会場に入ると、往年の海外トップテニス選手らの写真やラケット、靴がずらり。テニス専門の世界的なカメラマンだった故・川廷栄一さんが撮影したり、交友関係のある選手から譲り受けたりしたものだ。
日本人初の国際テニス連盟(ITF)の理事となり、北京五輪では当時18歳の錦織圭さん(31)の才能を認めて推薦出場に導いた川廷さん。今は息子の尚弘さんが日本テニス協会副会長となり、2代で五輪テニス競技の運営責任者を務める。
親子ともに出身は「テニスのまち・芦屋」だ。
テニスは明治期に欧州から神戸に伝わり、阪神間モダニズムの中で、資産家らが邸宅にコートを設けることが流行した。芦屋にも多数のコートが存在し、阪急阪神東宝グループ創始者の故・小林一三さんも多くを所有した。そのひ孫こそ松岡修造さん。修造さんの父功さんも芦屋出身の元選手で川廷さんとも対戦したことがあり、甲南大時代にデビスカップ日本代表になる。
会場では、伊達さんが園田学園高(同県尼崎市)の選手だった頃の写真もパネルで掲げる。「芦屋国際ローンテニスクラブ」が主催した若手の全国大会「KSジュニア・ガールズ杯」で優勝した際の1枚で、過去の出場選手には同県西宮市出身の沢松さんの名前もある。
同クラブは1955年に、テニスクラブの草分けとして創設され、かつてウィンブルドン女子ダブルスで優勝した沢松和子さん=西宮市出身=らも練習。阪神間ではこうした有力クラブや私立学校が連動し、名選手がやがて指導者になってレベルを上げていった。

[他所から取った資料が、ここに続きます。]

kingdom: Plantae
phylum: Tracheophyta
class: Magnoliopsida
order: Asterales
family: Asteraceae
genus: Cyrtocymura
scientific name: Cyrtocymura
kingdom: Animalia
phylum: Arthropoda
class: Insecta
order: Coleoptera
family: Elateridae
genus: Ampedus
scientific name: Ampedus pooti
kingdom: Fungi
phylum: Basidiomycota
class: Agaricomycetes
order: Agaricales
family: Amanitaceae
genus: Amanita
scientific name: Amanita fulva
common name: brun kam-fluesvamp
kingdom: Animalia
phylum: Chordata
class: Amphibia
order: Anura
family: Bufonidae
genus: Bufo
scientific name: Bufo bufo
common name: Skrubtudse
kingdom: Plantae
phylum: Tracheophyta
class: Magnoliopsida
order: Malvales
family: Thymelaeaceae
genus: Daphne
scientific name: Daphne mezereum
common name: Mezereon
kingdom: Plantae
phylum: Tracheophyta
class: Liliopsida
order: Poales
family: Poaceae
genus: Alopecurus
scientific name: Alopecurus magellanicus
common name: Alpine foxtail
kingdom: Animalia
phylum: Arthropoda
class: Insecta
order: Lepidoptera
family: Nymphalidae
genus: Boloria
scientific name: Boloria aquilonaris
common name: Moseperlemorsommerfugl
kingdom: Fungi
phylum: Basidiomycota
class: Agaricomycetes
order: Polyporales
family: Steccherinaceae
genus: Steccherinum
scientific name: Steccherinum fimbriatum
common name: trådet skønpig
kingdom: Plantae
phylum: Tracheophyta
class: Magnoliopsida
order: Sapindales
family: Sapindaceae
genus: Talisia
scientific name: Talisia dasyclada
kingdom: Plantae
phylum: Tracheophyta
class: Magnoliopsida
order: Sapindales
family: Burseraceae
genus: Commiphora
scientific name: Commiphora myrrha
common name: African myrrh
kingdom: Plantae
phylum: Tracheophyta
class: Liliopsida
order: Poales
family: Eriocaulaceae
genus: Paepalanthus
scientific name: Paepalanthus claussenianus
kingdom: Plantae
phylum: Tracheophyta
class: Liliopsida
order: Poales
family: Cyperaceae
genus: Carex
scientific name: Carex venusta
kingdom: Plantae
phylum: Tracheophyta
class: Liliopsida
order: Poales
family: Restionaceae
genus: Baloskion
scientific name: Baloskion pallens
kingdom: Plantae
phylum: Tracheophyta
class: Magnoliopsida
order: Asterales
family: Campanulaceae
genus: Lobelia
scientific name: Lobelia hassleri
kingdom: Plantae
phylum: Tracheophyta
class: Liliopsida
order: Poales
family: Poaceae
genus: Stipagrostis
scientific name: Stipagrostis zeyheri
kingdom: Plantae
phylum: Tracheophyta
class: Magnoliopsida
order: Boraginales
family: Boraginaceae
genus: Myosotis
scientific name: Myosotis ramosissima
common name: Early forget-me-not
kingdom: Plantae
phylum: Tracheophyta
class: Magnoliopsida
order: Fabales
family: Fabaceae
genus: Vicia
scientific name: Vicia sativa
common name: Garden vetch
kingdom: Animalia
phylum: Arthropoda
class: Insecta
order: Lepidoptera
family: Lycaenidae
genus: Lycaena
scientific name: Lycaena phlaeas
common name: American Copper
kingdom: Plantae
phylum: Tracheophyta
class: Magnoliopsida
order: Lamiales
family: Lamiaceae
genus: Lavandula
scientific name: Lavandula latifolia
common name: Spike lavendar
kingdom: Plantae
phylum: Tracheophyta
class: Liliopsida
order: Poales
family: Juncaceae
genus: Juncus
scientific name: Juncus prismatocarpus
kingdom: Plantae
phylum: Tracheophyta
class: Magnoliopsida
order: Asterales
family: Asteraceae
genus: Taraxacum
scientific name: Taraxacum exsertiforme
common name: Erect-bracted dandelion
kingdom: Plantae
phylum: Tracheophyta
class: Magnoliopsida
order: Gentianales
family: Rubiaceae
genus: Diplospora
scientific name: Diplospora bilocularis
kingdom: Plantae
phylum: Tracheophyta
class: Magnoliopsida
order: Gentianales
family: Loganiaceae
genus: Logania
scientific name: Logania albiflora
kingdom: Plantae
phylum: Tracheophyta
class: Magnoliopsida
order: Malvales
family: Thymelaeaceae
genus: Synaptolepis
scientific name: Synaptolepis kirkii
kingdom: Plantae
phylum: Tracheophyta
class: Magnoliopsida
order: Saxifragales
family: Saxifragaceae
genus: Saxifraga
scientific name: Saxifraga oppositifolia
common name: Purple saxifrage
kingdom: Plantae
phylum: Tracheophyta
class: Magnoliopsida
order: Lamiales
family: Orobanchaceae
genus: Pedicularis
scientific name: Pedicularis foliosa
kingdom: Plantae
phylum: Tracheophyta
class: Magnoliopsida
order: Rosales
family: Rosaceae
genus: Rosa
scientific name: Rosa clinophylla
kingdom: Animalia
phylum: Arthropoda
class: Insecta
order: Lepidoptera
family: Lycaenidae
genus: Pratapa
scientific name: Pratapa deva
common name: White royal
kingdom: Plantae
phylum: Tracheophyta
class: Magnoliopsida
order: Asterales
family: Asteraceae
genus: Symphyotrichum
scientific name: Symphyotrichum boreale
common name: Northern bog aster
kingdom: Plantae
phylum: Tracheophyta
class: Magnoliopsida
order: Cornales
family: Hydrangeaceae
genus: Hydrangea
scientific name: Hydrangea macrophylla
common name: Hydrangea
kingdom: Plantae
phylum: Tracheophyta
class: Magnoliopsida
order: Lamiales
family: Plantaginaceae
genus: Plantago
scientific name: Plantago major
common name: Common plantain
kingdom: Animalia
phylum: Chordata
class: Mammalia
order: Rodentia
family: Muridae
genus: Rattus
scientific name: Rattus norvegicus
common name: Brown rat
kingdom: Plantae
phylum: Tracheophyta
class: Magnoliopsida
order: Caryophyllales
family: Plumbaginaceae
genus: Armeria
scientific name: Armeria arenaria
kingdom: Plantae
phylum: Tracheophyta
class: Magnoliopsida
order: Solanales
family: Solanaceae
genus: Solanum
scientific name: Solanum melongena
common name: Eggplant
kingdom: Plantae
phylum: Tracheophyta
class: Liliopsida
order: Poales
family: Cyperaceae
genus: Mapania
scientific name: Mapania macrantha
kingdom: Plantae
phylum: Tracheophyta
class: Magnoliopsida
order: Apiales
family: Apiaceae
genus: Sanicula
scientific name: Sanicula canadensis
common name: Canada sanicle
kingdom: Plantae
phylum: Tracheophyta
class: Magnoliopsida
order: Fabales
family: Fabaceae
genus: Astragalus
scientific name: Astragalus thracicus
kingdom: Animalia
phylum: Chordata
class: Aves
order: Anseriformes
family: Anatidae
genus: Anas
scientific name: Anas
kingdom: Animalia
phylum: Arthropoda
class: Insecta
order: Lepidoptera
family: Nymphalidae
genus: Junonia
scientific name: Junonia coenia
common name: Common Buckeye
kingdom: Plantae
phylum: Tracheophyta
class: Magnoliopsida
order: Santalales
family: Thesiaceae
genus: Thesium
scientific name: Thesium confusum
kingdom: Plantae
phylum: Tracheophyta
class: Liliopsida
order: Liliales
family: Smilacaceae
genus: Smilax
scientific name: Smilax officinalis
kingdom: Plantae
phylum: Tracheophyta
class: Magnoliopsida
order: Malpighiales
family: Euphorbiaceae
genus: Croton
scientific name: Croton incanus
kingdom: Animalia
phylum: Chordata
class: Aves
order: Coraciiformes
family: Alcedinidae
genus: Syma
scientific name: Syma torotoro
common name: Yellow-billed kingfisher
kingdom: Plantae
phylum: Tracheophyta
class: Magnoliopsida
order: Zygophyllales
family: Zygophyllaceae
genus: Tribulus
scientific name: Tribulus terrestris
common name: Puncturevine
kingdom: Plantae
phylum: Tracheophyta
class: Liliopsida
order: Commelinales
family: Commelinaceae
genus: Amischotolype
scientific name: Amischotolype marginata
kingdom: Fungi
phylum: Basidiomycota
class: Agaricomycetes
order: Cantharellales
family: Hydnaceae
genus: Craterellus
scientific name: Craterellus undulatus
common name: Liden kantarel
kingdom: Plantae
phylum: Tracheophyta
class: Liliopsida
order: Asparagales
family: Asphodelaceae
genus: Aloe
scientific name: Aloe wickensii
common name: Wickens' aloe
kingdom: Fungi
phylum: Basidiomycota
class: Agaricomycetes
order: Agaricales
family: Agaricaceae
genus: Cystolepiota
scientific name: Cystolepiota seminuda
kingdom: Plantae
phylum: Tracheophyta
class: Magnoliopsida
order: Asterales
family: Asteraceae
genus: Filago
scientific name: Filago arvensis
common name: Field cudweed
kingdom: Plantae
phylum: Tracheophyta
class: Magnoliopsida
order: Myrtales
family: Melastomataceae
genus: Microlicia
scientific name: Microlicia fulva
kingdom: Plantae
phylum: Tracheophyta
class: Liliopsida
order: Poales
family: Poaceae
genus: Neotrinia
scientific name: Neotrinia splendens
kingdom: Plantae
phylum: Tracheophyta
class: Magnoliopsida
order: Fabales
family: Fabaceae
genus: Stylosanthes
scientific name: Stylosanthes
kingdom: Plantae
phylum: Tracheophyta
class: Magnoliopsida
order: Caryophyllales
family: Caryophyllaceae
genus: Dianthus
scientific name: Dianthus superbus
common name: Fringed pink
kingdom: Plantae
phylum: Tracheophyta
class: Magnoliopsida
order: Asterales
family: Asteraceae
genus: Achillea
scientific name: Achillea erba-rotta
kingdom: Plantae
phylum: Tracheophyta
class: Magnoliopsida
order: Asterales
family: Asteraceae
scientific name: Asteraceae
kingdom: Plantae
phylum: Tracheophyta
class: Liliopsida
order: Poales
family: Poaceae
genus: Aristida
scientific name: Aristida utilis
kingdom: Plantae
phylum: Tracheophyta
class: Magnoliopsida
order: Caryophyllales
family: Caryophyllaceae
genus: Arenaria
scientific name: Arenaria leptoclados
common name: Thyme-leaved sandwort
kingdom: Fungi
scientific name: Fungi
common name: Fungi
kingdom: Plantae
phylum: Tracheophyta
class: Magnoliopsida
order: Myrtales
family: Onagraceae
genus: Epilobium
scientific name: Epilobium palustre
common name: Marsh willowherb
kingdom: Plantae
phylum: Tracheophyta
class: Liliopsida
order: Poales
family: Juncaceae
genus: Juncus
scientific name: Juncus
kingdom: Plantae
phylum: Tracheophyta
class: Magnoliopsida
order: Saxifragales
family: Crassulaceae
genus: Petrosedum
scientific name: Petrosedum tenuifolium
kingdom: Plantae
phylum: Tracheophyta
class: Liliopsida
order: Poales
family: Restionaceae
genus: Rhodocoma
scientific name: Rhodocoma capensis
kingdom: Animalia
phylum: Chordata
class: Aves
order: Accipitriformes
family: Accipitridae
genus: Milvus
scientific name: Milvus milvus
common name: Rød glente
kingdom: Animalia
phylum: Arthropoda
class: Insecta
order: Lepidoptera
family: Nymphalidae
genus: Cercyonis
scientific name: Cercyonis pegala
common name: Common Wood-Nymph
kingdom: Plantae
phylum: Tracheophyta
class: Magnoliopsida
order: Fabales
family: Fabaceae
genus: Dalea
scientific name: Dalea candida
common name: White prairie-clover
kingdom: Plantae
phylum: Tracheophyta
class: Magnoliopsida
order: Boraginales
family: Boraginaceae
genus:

上地さんもその風土で育った1人という。特別展では学生時代、車いすテニスの関西屈指の指導拠点だった「芦屋グリーンランドテニスクラブ」(閉鎖)で練習していたことを伝える。
芦屋市立美術博物館学芸員の室井康平さん(31)は「全国に競技人口が増えた今でも、芦屋には愛好者が多い。まちの歴史を知ってテニスをより楽しんでほしい」と話す。
◇ ◇
今も市総合公園や海洋体育館、ゴルフ場があり、多彩なスポーツを楽しめる芦屋市。その礎を築いたのは、1948(昭和23)年に市長に就いた猿丸吉左衛門さんだ。相撲で学生横綱、ハンマー投げで日本記録を出した「スポーツマン市長」で、運動を通じた市民の健康づくりを進めた。
他にも特別展では、戦後間もなく芦屋水練学校を創設し、64年の東京五輪水泳で日本代表総監督を務めて「水泳日本の生みの親」と称された高石勝男さんや、市内に仕事場を置いた世界最年長のサッカージャーナリスト賀川浩さんらの生涯や人物像も伝えている。
また、96年のアトランタ、2000年のシドニーと五輪2大会にカヌー競技で連続出場し、現在、県立芦屋特別支援学校で教員を務める遠藤小百合さんも紹介。シドニー五輪で使ったユニホームやカヌーも展示している。